─── Exercise materials ───

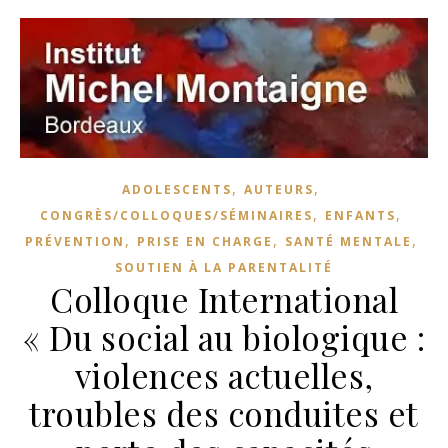
,
,
ADOLESCENTS
AUTEURS
,
,
CONGRÈS/COLLOQUES/SÉMINAIRES
ENFANTS
,
,
,
PRÉVENTION
PRISE EN CHARGE
SANTÉ MENTALE
SOUTIEN À LA PARENTALITÉ
Colloque International
« Du social au biologique :
violences actuelles,
troubles des conduites et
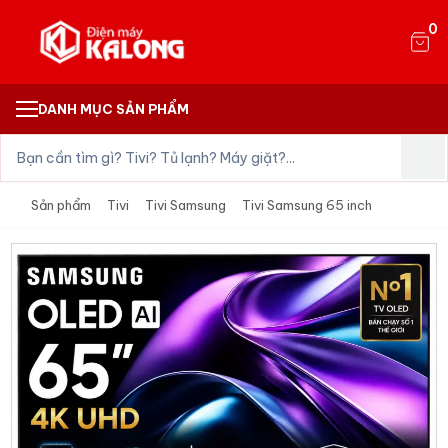
0
DANH MỤC SẢN PHẨM
Sản phẩm
Tivi
Tivi Samsung
Tivi Samsung 65 inch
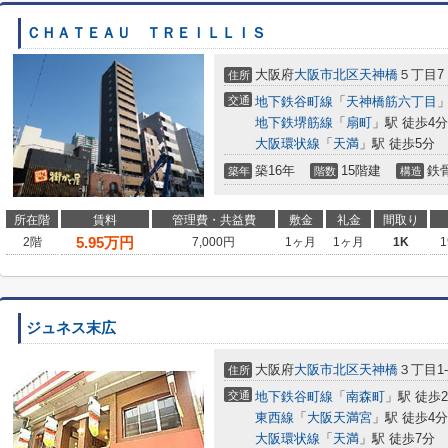
ＣＨＡＴＥＡＵ ＴＲＥＩＬＬＩＳ
大阪府
大阪市北区
天神橋
５丁目7
住所
交通
地下鉄谷町線
「
天神橋筋六丁目
」
地下鉄堺筋線
「
扇町
」駅 徒歩4分
大阪環状線
「
天満
」駅 徒歩5分
築16年
15階建
鉄
築年
階数
構造
所在階
賃料
管理費・共益費
敷金
礼金
間取り
5.95
万円
2階
7,000円
1ヶ月
1ヶ月
1K
1
ジュネス末広
大阪府
大阪市北区
天神橋
３丁目1-
住所
交通
地下鉄谷町線
「
南森町
」駅 徒歩
東西線
「
大阪天満宮
」駅 徒歩4分
大阪環状線
「
天満
」駅 徒歩7分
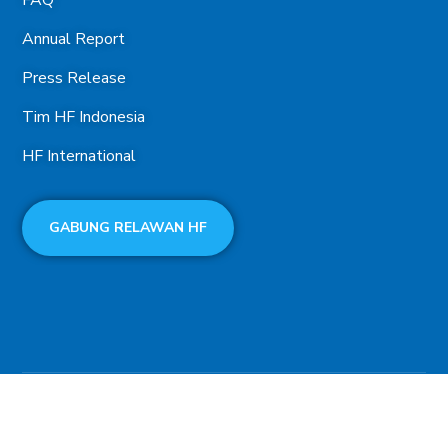
FAQ
Annual Report
Press Release
Tim HF Indonesia
HF International
GABUNG RELAWAN HF
Terms of use
Privacy Environmental Policy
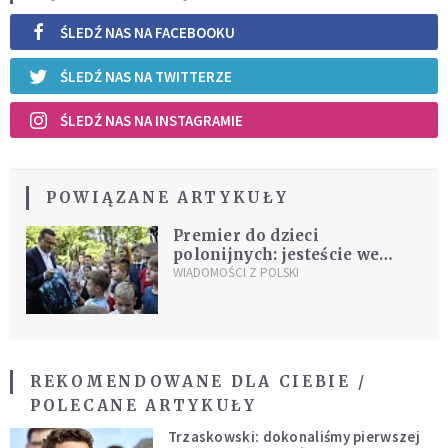
ŚLEDŹ NAS NA FACEBOOKU
ŚLEDŹ NAS NA TWITTERZE
ŚLEDŹ NAS NA INSTAGRAMIE
POWIĄZANE ARTYKUŁY
Premier do dzieci
polonijnych: jesteście we
własnym kraju
WIADOMOŚCI Z POLSKI
REKOMENDOWANE DLA CIEBIE /
POLECANE ARTYKUŁY
Trzaskowski: dokonaliśmy pierwszej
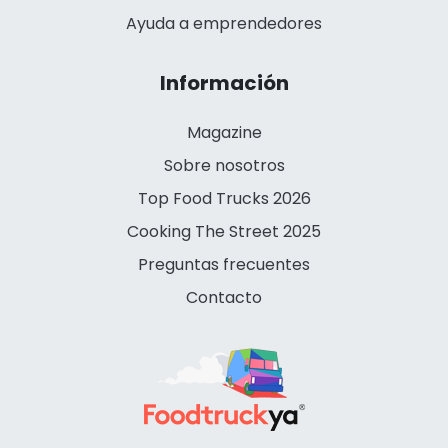
Ayuda a emprendedores
Información
Magazine
Sobre nosotros
Top Food Trucks 2026
Cooking The Street 2025
Preguntas frecuentes
Contacto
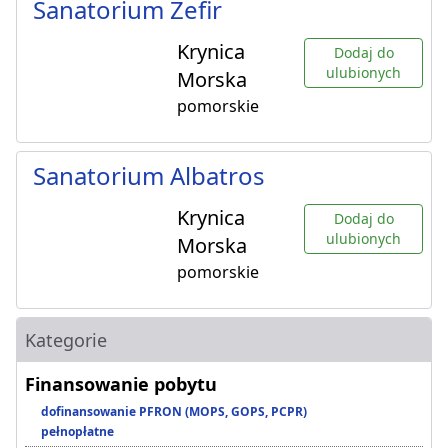
Sanatorium Zefir
Krynica
Dodaj do
ulubionych
Morska
pomorskie
Sanatorium Albatros
Krynica
Dodaj do
ulubionych
Morska
pomorskie
Kategorie
Finansowanie pobytu
dofinansowanie PFRON (MOPS, GOPS, PCPR)
pełnopłatne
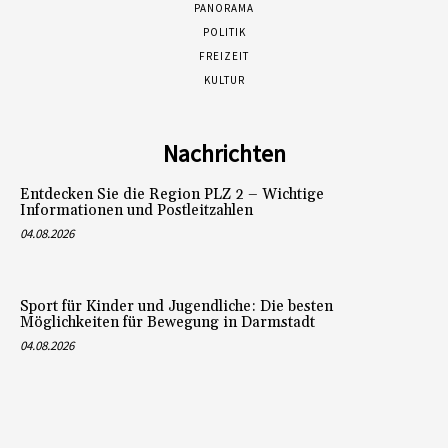
PANORAMA
POLITIK
FREIZEIT
KULTUR
Nachrichten
Entdecken Sie die Region PLZ 2 – Wichtige
Informationen und Postleitzahlen
04.08.2026
Sport für Kinder und Jugendliche: Die besten
Möglichkeiten für Bewegung in Darmstadt
04.08.2026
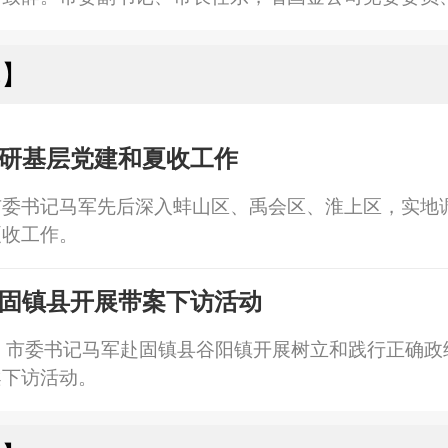
伟，市领导欧冬林、岳峰以及市政府秘书长李荣权出席
埠】
研基层党建和夏收工作
市委书记马军先后深入蚌山区、禹会区、淮上区，实地
夏收工作。
固镇县开展带案下访活动
，市委书记马军赴固镇县谷阳镇开展树立和践行正确政
案下访活动。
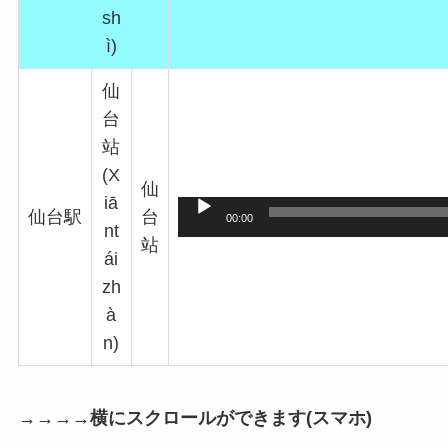
sh
ì)
仙
台
站
(X
仙
iā
仙台駅
台
00:00
nt
站
ái
zh
à
n)
→→→→横にスクロールができます(スマホ)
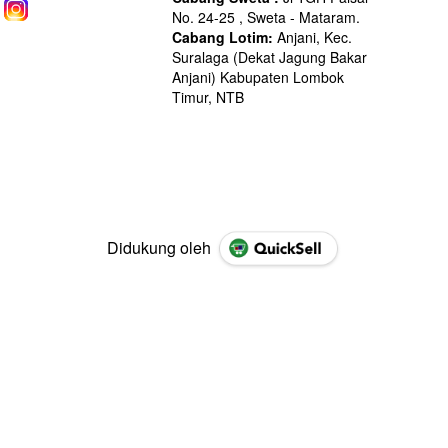
Didukung oleh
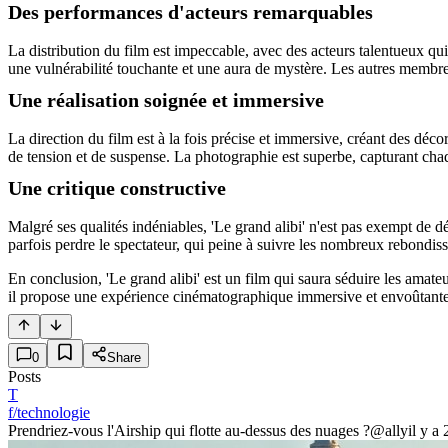
Des performances d'acteurs remarquables
La distribution du film est impeccable, avec des acteurs talentueux qu
une vulnérabilité touchante et une aura de mystère. Les autres membres
Une réalisation soignée et immersive
La direction du film est à la fois précise et immersive, créant des d
de tension et de suspense. La photographie est superbe, capturant chaqu
Une critique constructive
Malgré ses qualités indéniables, 'Le grand alibi' n'est pas exempt de d
parfois perdre le spectateur, qui peine à suivre les nombreux rebondiss
En conclusion, 'Le grand alibi' est un film qui saura séduire les amat
il propose une expérience cinématographique immersive et envoûtante.
0
Share
Posts
T
f/technologie
Prendriez-vous l'Airship qui flotte au-dessus des nuages ?
@ally
il y a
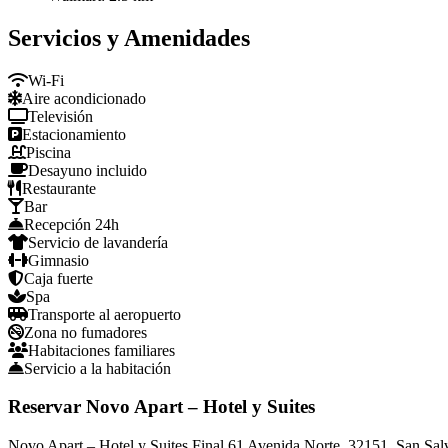
Servicios y Amenidades
Wi-Fi
Aire acondicionado
Televisión
Estacionamiento
Piscina
Desayuno incluido
Restaurante
Bar
Recepción 24h
Servicio de lavandería
Gimnasio
Caja fuerte
Spa
Transporte al aeropuerto
Zona no fumadores
Habitaciones familiares
Servicio a la habitación
Reservar Novo Apart – Hotel y Suites
Novo Apart – Hotel y Suites Final 61 Avenida Norte, 32151, San Salv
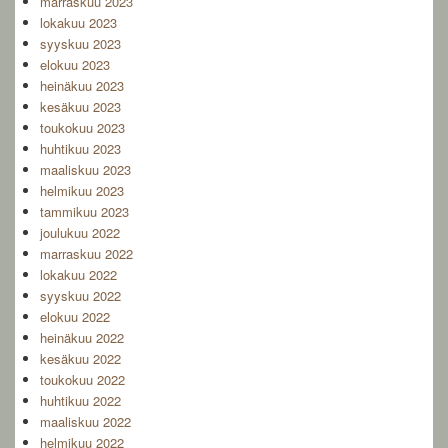
marraskuu 2023
lokakuu 2023
syyskuu 2023
elokuu 2023
heinäkuu 2023
kesäkuu 2023
toukokuu 2023
huhtikuu 2023
maaliskuu 2023
helmikuu 2023
tammikuu 2023
joulukuu 2022
marraskuu 2022
lokakuu 2022
syyskuu 2022
elokuu 2022
heinäkuu 2022
kesäkuu 2022
toukokuu 2022
huhtikuu 2022
maaliskuu 2022
helmikuu 2022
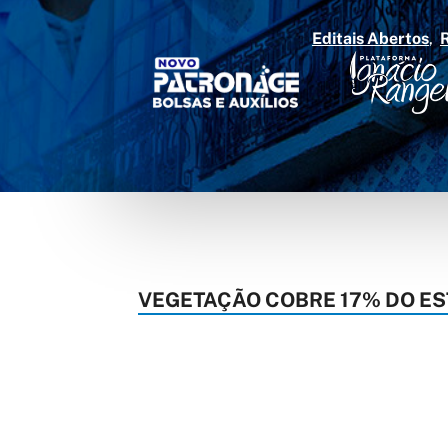
Editais Abertos
VEGETAÇÃO COBRE 17% DO EST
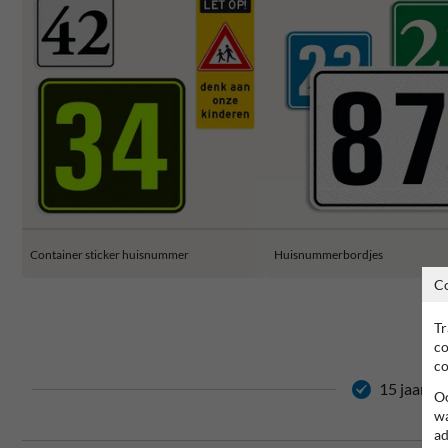
Container sticker huisnummer
Huisnummerbordjes
C
Tr
co
co
15 jaar ga
Oo
wa
ad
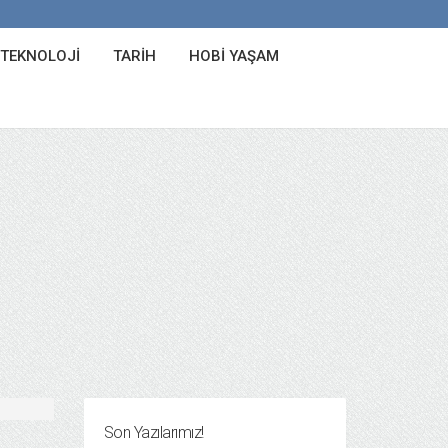
 TEKNOLOJI
TARIH
HOBI YAŞAM
Son Yazılarımız!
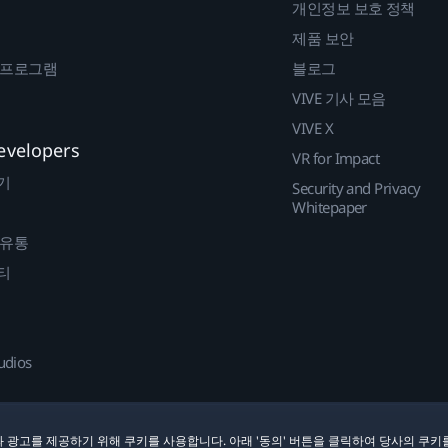
개인정보 보호 정책
제품 보안
 프로그램
블로그
VIVE 기사 모음
VIVE X
evelopers
VR for Impact
기
Security and Privacy
Whitepaper
 유통
티
udios
 광고를 제공하기 위해 쿠키를 사용합니다. 아래 '동의' 버튼을 클릭하여 당사의 쿠키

───

Reproduce the text from the listing above, starting at the line containing "Sanatorium Zefir" and ending at the line containing "Didukung oleh", with both of those lines included. Leave out the pictures.

Sanatorium Zefir
Krynica
Dodaj do
ulubionych
Morska
pomorskie
Sanatorium Albatros
Krynica
Dodaj do
ulubionych
Morska
pomorskie
Kategorie
Finansowanie pobytu
dofinansowanie PFRON (MOPS, GOPS, PCPR)
pełnopłatne
PANORAMA
POLITIK
FREIZEIT
KULTUR
Nachrichten
Entdecken Sie die Region PLZ 2 – Wichtige
Informationen und Postleitzahlen
04.08.2026
Sport für Kinder und Jugendliche: Die besten
Möglichkeiten für Bewegung in Darmstadt
04.08.2026
伟，市领导欧冬林、岳峰以及市政府秘书长李荣权出席
埠】
研基层党建和夏收工作
市委书记马军先后深入蚌山区、禹会区、淮上区，实地
夏收工作。
固镇县开展带案下访活动
，市委书记马军赴固镇县谷阳镇开展树立和践行正确政
案下访活动。
sh
ì)
仙
台
站
(X
仙
iā
仙台駅
台
00:00
nt
站
ái
zh
à
n)
→→→→横にスクロールができます(スマホ)
Didukung oleh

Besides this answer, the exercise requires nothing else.